Obedience is not optional. God has given us a way to live, and we don’t get to remix it to fit our lifestyle. Surrender means following Him, not asking Him to follow us.

4. Is Jesus the Cherry on Top… or the Foundation?

This is where the ice cream analogy came in. I think about how we build our lives like a sundae: we stack our desires, our dreams, our careers, our comfort, and then we add Jesus like the cherry on top. A nice extra. Something sweet. Something decorative.

But Jesus isn’t meant to be the cherry. He’s the cup that holds it all. He sets the foundation. He fills it with His purpose, His plans, His flavor. The whipped cream and the cherry—the little blessings of life—come later.

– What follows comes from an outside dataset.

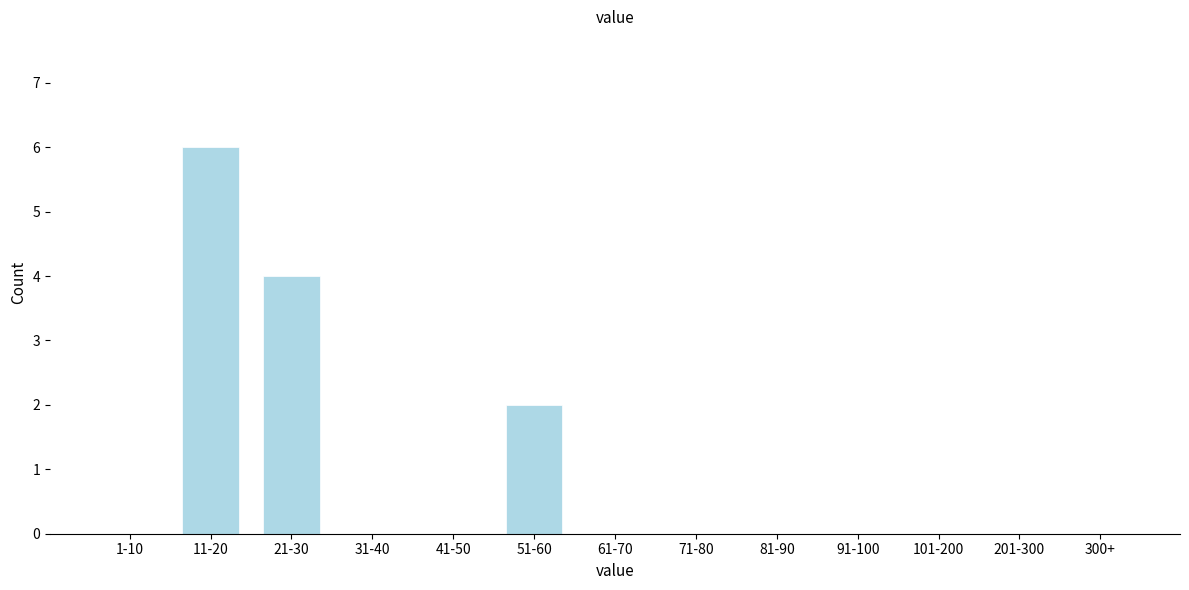

Reading left to right, what are all the values shown in this chart?

1-10=0	11-20=6	21-30=4	31-40=0	41-50=0	51-60=2	61-70=0	71-80=0	81-90=0	91-100=0	101-200=0	201-300=0	300+=0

Colossians 1:18 says, “That in everything He might be preeminent.” Not an accessory. Not an afterthought. But everything.

5. God Deserves More Than Our Leftovers

Malachi 1 wasn’t about people ignoring God entirely. The priests still showed up. But they dishonored Him in the way they showed up. They brought Him the scraps.

Are we doing the same?

Romans 12:1 calls us to be “living sacrifices, holy and acceptable to God, which is your spiritual worship.” Not convenient. Not casual. But Sacrificial.

This is about the posture of our hearts. Are we giving Him the first of our time, our talent, our treasure? Or just what’s left after we’ve done everything else with it?

Conclusion: Don’t Settle—Surrender

I know it’s hard. I also live in this same culture. A culture that says, “Do you,” “Set your own boundaries,” and “God gets what’s convenient.” But that’s not the Gospel. That’s cultural Christianity.

God is calling us to more. Not perfection. But obedience. Not performance. But true devotion.

It’s a daily surrender. And that’s what I’ve been asking the Lord lately: “Where am I still holding on? Where am I still choosing my own flavor over what He’s chosen for me?”

Jesus is worthy of our whole life, not just the cherry on top.